As an advocate, I always shine the light on infertility and educate whoever will listen. I shout at the top of my lungs when it comes to spreading the healthier messages of infertility like: we must be more than this heartbreaking journey, the detriments of the 'never give up' message and that there are many versions of the happy ending.

This advocacy requires incessant sharing on as many platforms as possible this week. Because just maybe my story will reach the person who needs it most in that moment and they will know they are not alone. Because maybe my story will reach the person who needs to tell someone their story and ask for help. And because maybe my story will reach the person who needs to give themselves permission to embrace the complicated gray; to feel lost and confused while at the same time trusting that they do actually know what is best for them on this journey.

But, as the survivor and thriver of infertility, I am also a childfull mother who infertility treatments did not work for. I am the childfull mother who will be forever changed and have to work on always healing the scarred losses of her three never to be babies.

And, this survivor is honestly struggling, and ironically struggling with the theme of this year's NIAW: You are not alone.
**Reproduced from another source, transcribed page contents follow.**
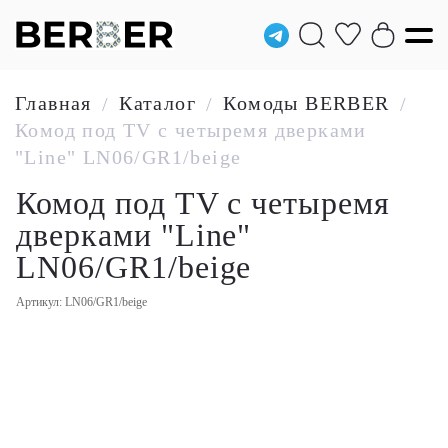
Главная
Каталог
Комоды BERBER
/
/
/
Комод под TV с четыремя дверками
"Line" LN06/GR1/beige
Комод под TV с четыремя
дверками "Line"
LN06/GR1/beige
Артикул: LN06/GR1/beige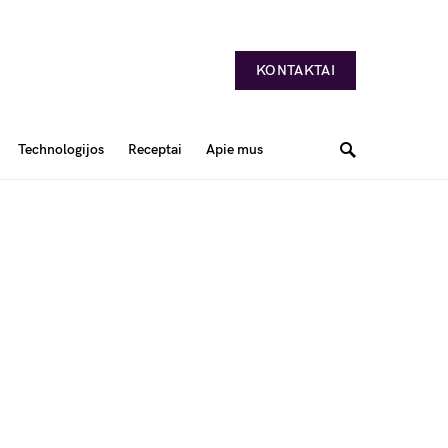
KONTAKTAI
Technologijos
Receptai
Apie mus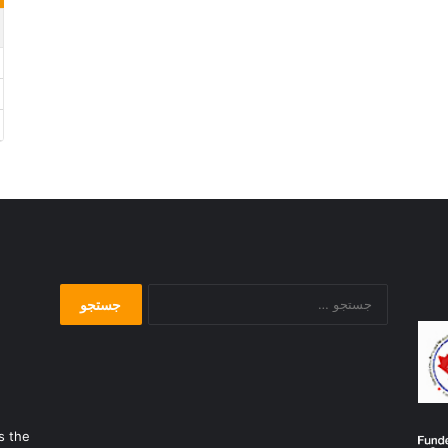
جستجو
برای:
s the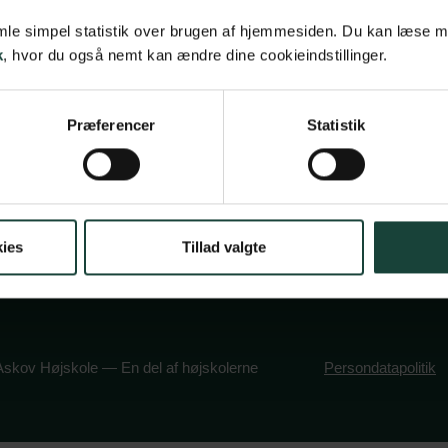
betingelser
Askov Højskole
samle simpel statistik over brugen af hjemmesiden. Du kan læse 
vsbetingelser
Maltvej 1
k
, hvor du også nemt kan ændre dine cookieindstillinger.
olitik
6600 Vejen
book
stagram
Præferencer
Statistik
Tlf:
7696 1800
info@askov-hojsk
CVR: 38117416
EAN nr: 579000
ies
Tillad valgte
skov Højskole — En del af højskolerne
Persondatapolitik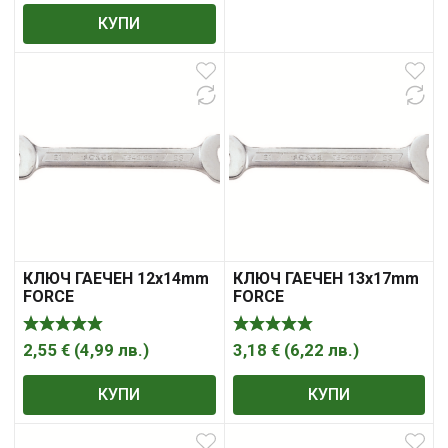
КУПИ
КЛЮЧ ГАЕЧЕН 12x14mm
КЛЮЧ ГАЕЧЕН 13x17mm
FORCE
FORCE
2,55
€
(
4,99
лв.
)
3,18
€
(
6,22
лв.
)
КУПИ
КУПИ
Hope is a huge theme in the infertility world. But, as a mental health therapist and a survivor of infertility, I also know hope needs to be balanced with the work of active acceptance. Many of the stories being shared this week are stories of hope and therefore success. They are posts with the long laundry list of infertility treatments and ultimately with the socially accepted, most desired and traditional happy ending of a baby. All accompanied by the adorable and complete family picture.

My story feels nothing like these success stories; my family picture does not include babies, infertility treatments did not work for me, I am not adopting and am finding other ways to parent.

If I am not careful those differences can make me feel like I do not belong and feeling like I am alone. But I know and choose to believe that is nowhere near the truth. I know this isn't true because all of these success stories have also been difficult for some of my clients. Especially the ones who are embarking on what will be their last treatment and they are left feeling alone too.

And, this is where the advocate rears her brave heart.

This is why our messages in infertility must change and be healthier. We must stop comparing our numbers. We must speak that there are many versions of the happy ending. We must practice active acceptance. We must be more than the infertility journey and the quest to become parents.

And we must fight this together; not abandoning those still in the trenches, not casting out the ones who treatments work for or who choose adoption and not forgetting the childless.

We are in this together. And we are in together forever, because these scars last a lifetime.

I am not alone and neither are you.

Let us thrive and rise ever upward together.